Black-Box Testing of Cryptographic Algorithms Based on Data Characteristics

Serving communications security, identity authentication, etc., cryptographic algorithms constitute the cornerstone of cyberspace security. During the past decades, cryptanalysts have proved that many once prevailing cryptographic algorithms (e.g., MD4, MD5, 3DES, RC4) are no longer secure now. However, insecure cryptographic algorithms are still widely deployed in practice, seriously endangering the security of cyberspace. The reasons for this dilemma are many-fold, one of which is difficult to detect the algorithms used in the legacy binaries. Most of the existing detecting methods of cryptographic algorithms, either require source code analysis (i.e., white-box testing) or depend on the dynamic execution information (i.e., dynamic testing), narrowing the testing scope where the source codes of commercial software are not provided and the running environment may be difficult to deploy. In this paper, we propose a method of static black-box testing of cryptographic algorithms, which can identify a specific algorithm based on the corresponding data characteristics.

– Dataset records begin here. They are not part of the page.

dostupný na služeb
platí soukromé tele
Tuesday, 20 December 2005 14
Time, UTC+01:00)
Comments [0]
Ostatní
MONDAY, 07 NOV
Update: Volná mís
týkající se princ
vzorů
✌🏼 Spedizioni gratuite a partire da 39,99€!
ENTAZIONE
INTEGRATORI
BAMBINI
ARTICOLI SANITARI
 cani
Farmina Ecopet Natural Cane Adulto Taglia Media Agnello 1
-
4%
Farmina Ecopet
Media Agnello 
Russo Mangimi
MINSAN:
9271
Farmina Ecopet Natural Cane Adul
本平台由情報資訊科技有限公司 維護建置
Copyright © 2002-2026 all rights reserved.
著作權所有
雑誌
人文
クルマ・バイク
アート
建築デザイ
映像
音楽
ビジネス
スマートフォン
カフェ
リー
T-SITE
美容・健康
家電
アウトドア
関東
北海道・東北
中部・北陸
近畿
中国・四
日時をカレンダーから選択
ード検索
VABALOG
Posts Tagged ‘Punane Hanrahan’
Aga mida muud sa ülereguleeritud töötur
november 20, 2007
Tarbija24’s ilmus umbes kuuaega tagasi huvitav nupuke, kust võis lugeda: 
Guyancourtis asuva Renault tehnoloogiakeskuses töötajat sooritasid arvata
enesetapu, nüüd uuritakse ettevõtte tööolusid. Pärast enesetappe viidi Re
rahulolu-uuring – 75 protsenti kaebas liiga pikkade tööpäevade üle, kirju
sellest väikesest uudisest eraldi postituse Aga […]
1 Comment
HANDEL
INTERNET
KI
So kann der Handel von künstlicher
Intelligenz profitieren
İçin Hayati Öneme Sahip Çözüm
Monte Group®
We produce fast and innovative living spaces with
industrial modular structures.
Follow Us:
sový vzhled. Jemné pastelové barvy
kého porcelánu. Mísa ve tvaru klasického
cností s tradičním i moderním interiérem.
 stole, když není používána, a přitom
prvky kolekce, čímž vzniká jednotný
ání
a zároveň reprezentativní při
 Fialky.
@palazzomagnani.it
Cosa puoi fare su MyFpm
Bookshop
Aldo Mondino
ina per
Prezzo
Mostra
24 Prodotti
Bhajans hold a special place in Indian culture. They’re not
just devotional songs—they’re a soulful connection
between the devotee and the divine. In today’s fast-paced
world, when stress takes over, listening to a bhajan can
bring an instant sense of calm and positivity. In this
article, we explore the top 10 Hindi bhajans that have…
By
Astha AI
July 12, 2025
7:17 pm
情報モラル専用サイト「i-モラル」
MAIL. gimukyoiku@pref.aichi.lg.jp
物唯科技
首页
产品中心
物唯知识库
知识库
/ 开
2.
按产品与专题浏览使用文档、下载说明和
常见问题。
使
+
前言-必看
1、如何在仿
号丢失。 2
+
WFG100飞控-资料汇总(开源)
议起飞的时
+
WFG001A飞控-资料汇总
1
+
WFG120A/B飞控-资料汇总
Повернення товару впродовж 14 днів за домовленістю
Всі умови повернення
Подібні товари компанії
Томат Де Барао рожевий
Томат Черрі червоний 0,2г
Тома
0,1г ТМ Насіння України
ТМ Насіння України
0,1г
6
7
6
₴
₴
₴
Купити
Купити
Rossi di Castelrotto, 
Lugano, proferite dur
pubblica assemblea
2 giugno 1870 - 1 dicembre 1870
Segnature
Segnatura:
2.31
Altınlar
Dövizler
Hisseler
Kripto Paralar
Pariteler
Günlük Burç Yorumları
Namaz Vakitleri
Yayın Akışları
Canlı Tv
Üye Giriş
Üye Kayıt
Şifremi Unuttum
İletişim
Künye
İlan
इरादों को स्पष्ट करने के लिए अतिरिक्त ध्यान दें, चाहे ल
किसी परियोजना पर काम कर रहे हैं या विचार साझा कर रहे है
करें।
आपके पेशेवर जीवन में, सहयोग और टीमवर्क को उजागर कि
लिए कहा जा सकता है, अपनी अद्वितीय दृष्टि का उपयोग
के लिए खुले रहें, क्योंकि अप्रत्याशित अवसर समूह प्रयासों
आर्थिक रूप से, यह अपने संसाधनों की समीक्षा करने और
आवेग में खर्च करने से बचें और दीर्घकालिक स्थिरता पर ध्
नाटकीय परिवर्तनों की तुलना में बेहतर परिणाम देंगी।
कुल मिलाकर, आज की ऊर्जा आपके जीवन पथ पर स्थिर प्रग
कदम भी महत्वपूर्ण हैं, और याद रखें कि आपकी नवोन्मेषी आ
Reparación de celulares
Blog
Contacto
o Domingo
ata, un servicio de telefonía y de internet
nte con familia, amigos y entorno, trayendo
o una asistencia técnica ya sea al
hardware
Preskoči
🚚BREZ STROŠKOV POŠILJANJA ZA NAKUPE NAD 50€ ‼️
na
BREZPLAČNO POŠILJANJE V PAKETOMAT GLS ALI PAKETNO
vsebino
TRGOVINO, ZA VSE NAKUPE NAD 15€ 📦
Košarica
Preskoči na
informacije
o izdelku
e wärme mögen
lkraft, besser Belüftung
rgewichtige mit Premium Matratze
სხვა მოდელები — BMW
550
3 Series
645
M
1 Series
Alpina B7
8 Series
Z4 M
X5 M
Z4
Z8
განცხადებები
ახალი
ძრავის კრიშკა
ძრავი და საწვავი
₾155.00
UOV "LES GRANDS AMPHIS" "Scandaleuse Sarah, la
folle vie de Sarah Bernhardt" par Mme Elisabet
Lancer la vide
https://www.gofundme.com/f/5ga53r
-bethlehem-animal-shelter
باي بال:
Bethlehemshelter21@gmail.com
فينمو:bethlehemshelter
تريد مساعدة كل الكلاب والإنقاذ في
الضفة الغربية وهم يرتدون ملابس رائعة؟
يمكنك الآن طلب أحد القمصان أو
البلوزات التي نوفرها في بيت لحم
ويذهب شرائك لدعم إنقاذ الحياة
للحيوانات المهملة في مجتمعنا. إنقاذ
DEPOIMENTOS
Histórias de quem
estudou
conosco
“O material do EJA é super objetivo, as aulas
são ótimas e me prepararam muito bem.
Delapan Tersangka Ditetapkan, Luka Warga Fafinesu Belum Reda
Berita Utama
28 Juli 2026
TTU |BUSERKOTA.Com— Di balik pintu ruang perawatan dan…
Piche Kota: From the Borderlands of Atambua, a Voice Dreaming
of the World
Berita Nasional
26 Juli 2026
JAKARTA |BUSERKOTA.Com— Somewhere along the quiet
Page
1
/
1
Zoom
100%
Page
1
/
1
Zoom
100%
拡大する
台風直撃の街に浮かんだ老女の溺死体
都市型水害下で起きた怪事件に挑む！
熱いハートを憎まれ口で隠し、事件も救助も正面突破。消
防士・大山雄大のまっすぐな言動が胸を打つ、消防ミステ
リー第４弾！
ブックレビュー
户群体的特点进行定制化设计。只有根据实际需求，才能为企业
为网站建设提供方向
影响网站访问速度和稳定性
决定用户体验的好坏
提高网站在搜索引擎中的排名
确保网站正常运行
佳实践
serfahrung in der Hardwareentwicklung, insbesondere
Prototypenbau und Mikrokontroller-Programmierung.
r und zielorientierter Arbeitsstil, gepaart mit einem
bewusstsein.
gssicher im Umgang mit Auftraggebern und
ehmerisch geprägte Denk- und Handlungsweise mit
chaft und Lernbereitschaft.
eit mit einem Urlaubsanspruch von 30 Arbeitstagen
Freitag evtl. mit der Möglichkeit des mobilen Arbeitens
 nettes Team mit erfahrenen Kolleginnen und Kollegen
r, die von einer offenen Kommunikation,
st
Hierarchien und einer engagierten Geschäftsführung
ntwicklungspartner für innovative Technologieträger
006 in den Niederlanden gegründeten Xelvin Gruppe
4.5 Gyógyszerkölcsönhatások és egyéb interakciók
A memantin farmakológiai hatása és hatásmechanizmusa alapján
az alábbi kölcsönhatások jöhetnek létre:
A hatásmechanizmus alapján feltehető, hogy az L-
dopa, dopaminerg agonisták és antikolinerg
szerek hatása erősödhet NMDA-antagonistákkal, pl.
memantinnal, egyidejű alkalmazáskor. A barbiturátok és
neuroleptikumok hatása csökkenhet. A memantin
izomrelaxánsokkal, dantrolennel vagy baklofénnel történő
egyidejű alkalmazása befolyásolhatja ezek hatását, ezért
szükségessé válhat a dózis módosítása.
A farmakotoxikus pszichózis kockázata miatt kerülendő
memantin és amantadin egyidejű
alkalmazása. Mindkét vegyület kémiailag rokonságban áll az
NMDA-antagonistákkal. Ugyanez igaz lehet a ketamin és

We have implemented the testing method and used it to check 150 binaries of three types, including cryptographic libraries, commonly-used programs that use cryptographic algorithms, and general-purpose Github projects without cryptographic algorithms. The empirical results demonstrate that 80.6% of the insecure cryptographic algorithm are implemented in the test files that contain the cryptographic algorithms. The false negative rate and false positive rate were 2.10% and 1.68% using our method. Moreover, we found that the insecure cryptographic algorithms (i.e., MD4, SHA-1) is still exist in some popular software, e.g., MbedTLS and 7-Zip.